Johnson presented APA Awards for Outstanding Lifetime Contribution to Psychology to Wing and Brownell for their pioneering work in obesity research.
Wing referred to her work from the Diabetes Prevention Program, a national study of 3,000 overweight people with impaired glucose tolerance who were shown how to change their behavior rather than given drugs. It showed that even modest weight loss, an average of 14 pounds, reduced people’s risk of developing Type 2 diabetes by 58 percent, she said. What’s more, the health benefits of this weight loss lasted up to 10 years, even if people gained the weight back over this time, she said. Participants in the program practiced basic behavioral strategies to help them lose weight, including tracking everything they ate and reducing the amount of unhealthy foods they kept in their home, she said. They also met with coaches frequently and increased their physical activity over the course of the study.

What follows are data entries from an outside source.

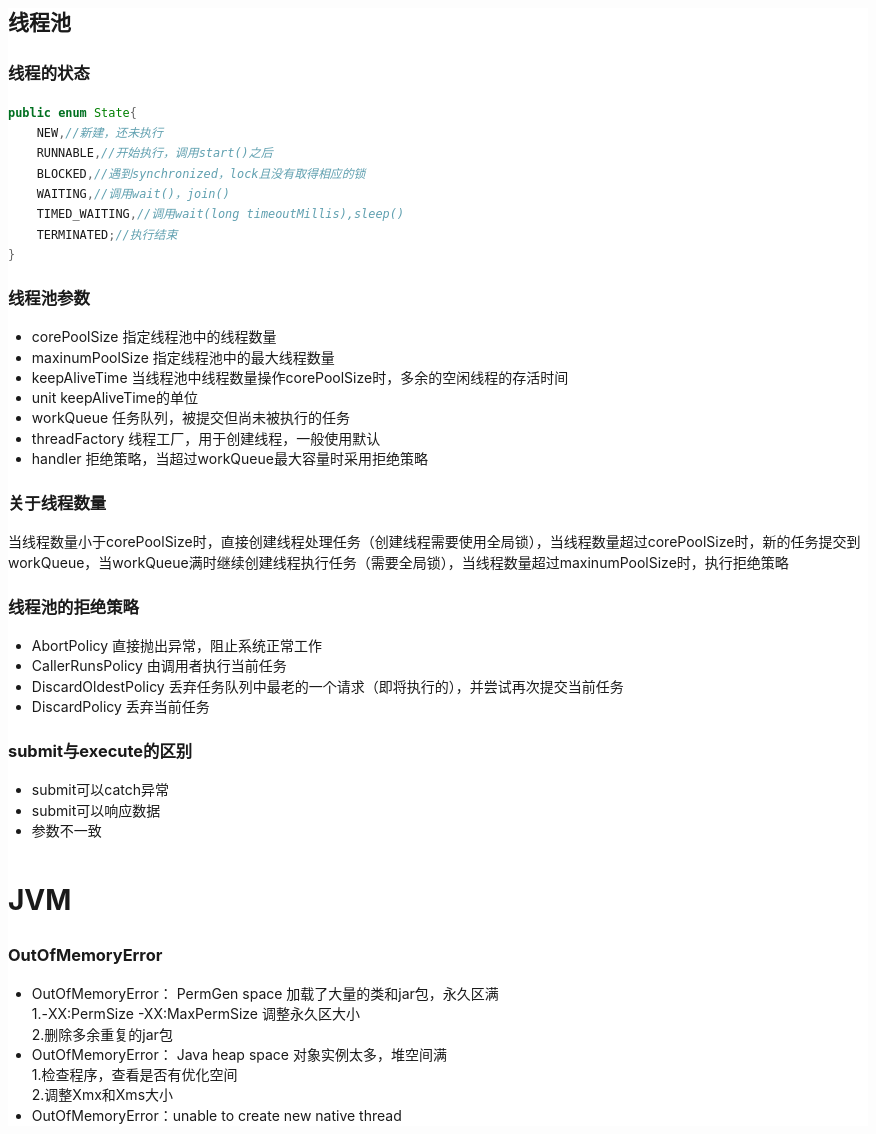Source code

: ## 线程池

### 线程的状态

```java
public enum State{
    NEW,//新建，还未执行
    RUNNABLE,//开始执行，调用start()之后
    BLOCKED,//遇到synchronized，lock且没有取得相应的锁
    WAITING,//调用wait()，join()
    TIMED_WAITING,//调用wait(long timeoutMillis),sleep()
    TERMINATED;//执行结束
}
```

### 线程池参数

* corePoolSize 指定线程池中的线程数量
* maxinumPoolSize 指定线程池中的最大线程数量
* keepAliveTime 当线程池中线程数量操作corePoolSize时，多余的空闲线程的存活时间
* unit keepAliveTime的单位
* workQueue 任务队列，被提交但尚未被执行的任务
* threadFactory 线程工厂，用于创建线程，一般使用默认
* handler 拒绝策略，当超过workQueue最大容量时采用拒绝策略

### 关于线程数量

当线程数量小于corePoolSize时，直接创建线程处理任务（创建线程需要使用全局锁），当线程数量超过corePoolSize时，新的任务提交到workQueue，当workQueue满时继续创建线程执行任务（需要全局锁），当线程数量超过maxinumPoolSize时，执行拒绝策略

### 线程池的拒绝策略

* AbortPolicy 直接抛出异常，阻止系统正常工作
* CallerRunsPolicy 由调用者执行当前任务
* DiscardOldestPolicy 丢弃任务队列中最老的一个请求（即将执行的），并尝试再次提交当前任务
* DiscardPolicy 丢弃当前任务

### submit与execute的区别

* submit可以catch异常
* submit可以响应数据
* 参数不一致

JVM
===

### OutOfMemoryError

* OutOfMemoryError： PermGen space 加载了大量的类和jar包，永久区满<br>
1.-XX:PermSize -XX:MaxPermSize 调整永久区大小<br>
2.删除多余重复的jar包<br>
* OutOfMemoryError：  Java heap space 对象实例太多，堆空间满<br>
1.检查程序，查看是否有优化空间<br>
2.调整Xmx和Xms大小<br>
* OutOfMemoryError：unable to create new native thread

“Helping people find ways to change their eating and activity behaviors and developing interventions other than medication to reinforce a healthy lifestyle have made a huge difference in preventing one of the major health problems in this country,” Wing said in an interview. “Weight losses of just 10 percent of a person’s body weight (or about 20 pounds in those who weigh 200 pounds) have also been shown to have a long-term impact on sleep apnea, hypertension and quality of life, and to slow the decline in mobility that occurs as people age.”

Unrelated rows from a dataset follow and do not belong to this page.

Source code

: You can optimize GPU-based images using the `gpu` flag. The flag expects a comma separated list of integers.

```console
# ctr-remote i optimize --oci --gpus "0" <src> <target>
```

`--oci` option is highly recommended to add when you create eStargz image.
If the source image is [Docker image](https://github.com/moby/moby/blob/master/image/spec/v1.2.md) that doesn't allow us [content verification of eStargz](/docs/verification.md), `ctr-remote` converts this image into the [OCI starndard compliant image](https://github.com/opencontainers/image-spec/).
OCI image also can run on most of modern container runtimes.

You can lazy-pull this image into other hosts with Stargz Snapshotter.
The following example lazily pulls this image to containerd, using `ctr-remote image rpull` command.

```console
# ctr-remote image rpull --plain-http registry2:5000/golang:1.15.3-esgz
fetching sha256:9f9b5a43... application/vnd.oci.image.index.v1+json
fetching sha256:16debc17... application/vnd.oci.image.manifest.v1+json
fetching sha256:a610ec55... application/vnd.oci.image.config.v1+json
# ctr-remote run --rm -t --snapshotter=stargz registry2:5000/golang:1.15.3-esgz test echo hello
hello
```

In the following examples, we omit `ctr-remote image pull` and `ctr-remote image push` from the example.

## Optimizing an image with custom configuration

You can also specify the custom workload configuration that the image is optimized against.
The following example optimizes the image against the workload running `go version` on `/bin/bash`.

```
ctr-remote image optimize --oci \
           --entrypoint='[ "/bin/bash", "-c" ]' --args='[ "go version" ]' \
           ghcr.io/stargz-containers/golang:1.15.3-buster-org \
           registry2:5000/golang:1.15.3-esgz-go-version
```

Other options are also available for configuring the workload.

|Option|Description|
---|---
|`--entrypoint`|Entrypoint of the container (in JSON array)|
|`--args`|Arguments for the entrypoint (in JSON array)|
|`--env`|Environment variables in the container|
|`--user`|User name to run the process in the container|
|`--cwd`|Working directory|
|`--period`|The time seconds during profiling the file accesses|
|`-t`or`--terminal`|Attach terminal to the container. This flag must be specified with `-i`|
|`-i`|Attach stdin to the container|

Wing is leading a 13-year trial of 5,000 people with Type 2 diabetes. This study is testing whether an intensive behavioral intervention can decrease the risk of heart disease and heart attacks. “We are trying to show that behavior changes not only make people healthier in terms of reducing heart disease risk factors but actually can make them live longer,” she said.
Changing food policy is another prevention approach where behavioral science is addressing the U.S. obesity epidemic, according to Brownell. “We need to be courageous in establishing policies that address obesity and we need to use science to better inform public policy,” he said in an interview.
Brownell focused on the addictive impact of food. “The primary question is whether foods, particularly those high in sugar, act on the brain in ways that create signs of addiction,” Brownell said. “Craving and withdrawal signs can be seen in animal and human brain imaging studies conducted by investigators around the world. This could fundamentally change the debate about diet, nutrition and obesity in this country.”
If foods have addictive properties, policymakers might be spurred to create laws that would set limits on certain nutrients in food and curtail advertising of these types of foods to children, he said.